>die fautus die by the substation

>reviewed by sherrie lee

>date: 2 nov 2001
>time: 9pm
>venue: the substation
>rating: not rated

>tired already? go home then
>review junkie? whitney, give them this click to sniff

>look, we know that you need to know that we, as responsible reviewers, have some quantifiable categories to rate productions, and are not just relying on some undefinable instinct or gut feeling. So to put your mind at ease, we will give you a logical rating system based on the practitioner's vision / and the reviewer's response of a particular production. Here it is then: ***** : Transcendent / Rapturous. ****: Crystal / Appreciative. ***: Transmitted / Thoughtful. **:Vague / Unsatisfied. * : Uncommunicated / Mystified. Yet in the end, you will feel that this is (1) a cheap attempt to justify the subjective arbitrariness of our rating system (2) buttressed by an interest in the logical (and inevitable) categorisation of such productions, which is (3) undermined by the cheapness of the attempt, and (4) confused by the creeping feeling you are getting that we are dead serious in our feeling that this rating system is an accurate description of the content, intent and quality of the production. Oh please -- does it even matter now? Look, at least we tried.


Hard rock blasted from the makeshift balcony at the top of The Substation building. The words were unintelligible but the mood was surely devil may care. While the guitars and drums wailed, the singer crooned and crowed into the microphone. Westside (that's the name of this local award-winning band) was clearly the driving force of the evening's spectacle misconstrued (either by the copywriter or the artists themselves) as a rock operetta.

Supposedly based on Christopher Marlowe's famed play, Khairuddin Hori and Gene Sha Rudyn's collaborative DIE FAUSTUS DIE was a disappointment.

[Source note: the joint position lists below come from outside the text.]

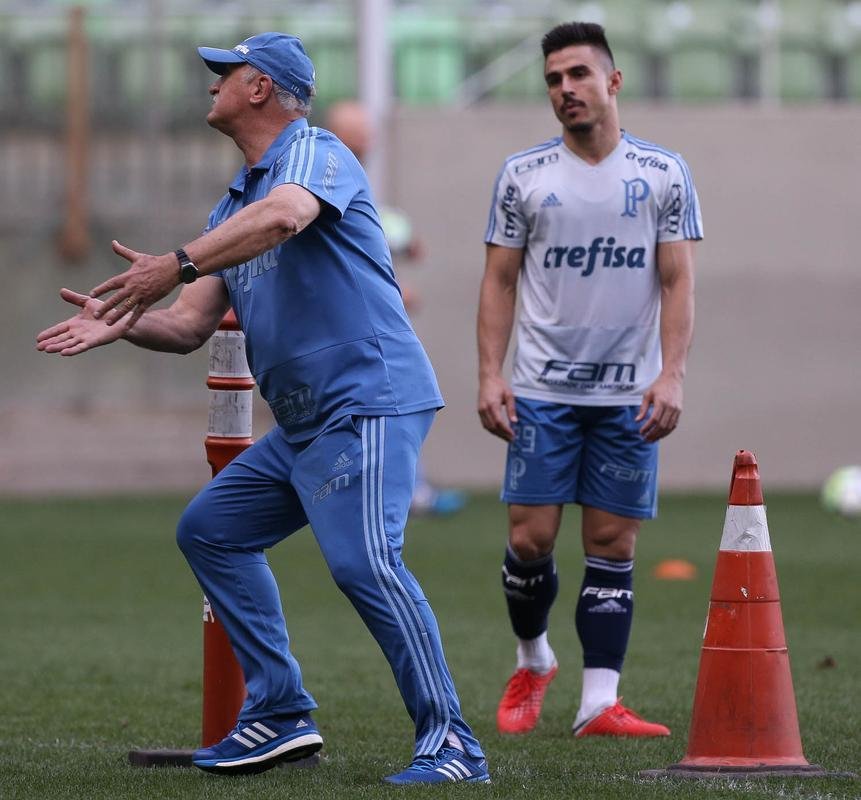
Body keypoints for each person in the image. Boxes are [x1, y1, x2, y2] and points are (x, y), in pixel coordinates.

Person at [37, 32, 488, 785]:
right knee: (210, 531)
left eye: (226, 71)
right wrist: (117, 322)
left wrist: (175, 261)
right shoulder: (231, 203)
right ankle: (280, 712)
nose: (210, 82)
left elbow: (284, 217)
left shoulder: (315, 154)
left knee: (366, 564)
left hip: (367, 397)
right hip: (308, 422)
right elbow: (187, 326)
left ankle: (453, 746)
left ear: (261, 89)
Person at [477, 21, 701, 738]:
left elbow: (676, 279)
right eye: (552, 79)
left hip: (627, 394)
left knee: (611, 544)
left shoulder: (663, 172)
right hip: (541, 389)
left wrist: (671, 375)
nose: (564, 90)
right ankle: (534, 657)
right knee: (530, 540)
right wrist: (489, 373)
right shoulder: (522, 175)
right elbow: (498, 280)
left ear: (612, 81)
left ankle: (597, 703)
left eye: (577, 74)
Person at [323, 100, 467, 517]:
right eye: (359, 136)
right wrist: (393, 293)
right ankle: (389, 491)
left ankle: (406, 487)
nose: (367, 144)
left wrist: (400, 241)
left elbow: (367, 235)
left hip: (357, 331)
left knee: (396, 400)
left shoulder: (348, 180)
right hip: (338, 333)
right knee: (389, 400)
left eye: (367, 136)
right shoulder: (323, 178)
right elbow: (336, 259)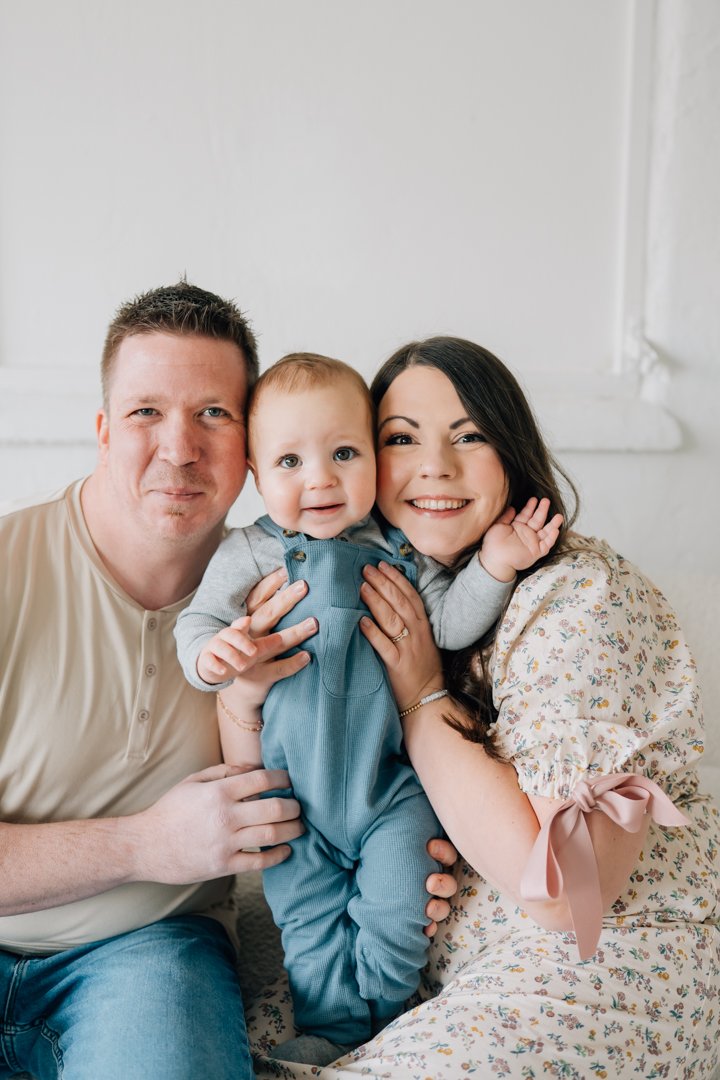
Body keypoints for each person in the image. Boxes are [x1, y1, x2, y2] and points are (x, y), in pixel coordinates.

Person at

The so-called spectacular act of song, dance and death-defying circus high-wire acts was reduced to a jam session with distractions in the form of a coquettish drag queen, black-briefed, melon-smashing, crazy-looking fella, and a video projection of unclear and/or incomprehensible images.

>>'It was Westside that stole the limelight and won the hearts of those that had no idea what they were witnessing'

Was the loony Faust and the drag queen the devil? Or was it the band that was the devil and the drag queen representative of Faust's youth? Not that it really mattered in the end. After smashing the melon by dropping it from the balcony, Faust (or whoever he was supposed to be) scaled down the building's façade and disappeared into oblivion. Drag queen continued to remind us of her voluptuous fake boobies as she sashayed to and fro. In the meantime, it was Westside that stole the limelight and won the hearts of those that had no idea what they were witnessing.

Apart from a band's gaining new fans, the only other good that came out from it was the makeover the building experienced. Using the façade as the site of performance was innovative - it enlarged the spectator space and inevitably made its surroundings, especially cars whizzing by, part of the set.

I have to admit that I only stayed an hour and wasn't sure how long the whole event was. But those 60 minutes were agonising. I was waiting, hoping for, and finally demanding to see some semblance of drama, or anything that made sense of the story of Faust. As open as I tried to be, it was just beyond me to let this assault on my senses continue.

There was no Faust in the performance. Just Westside and the power of hard rock.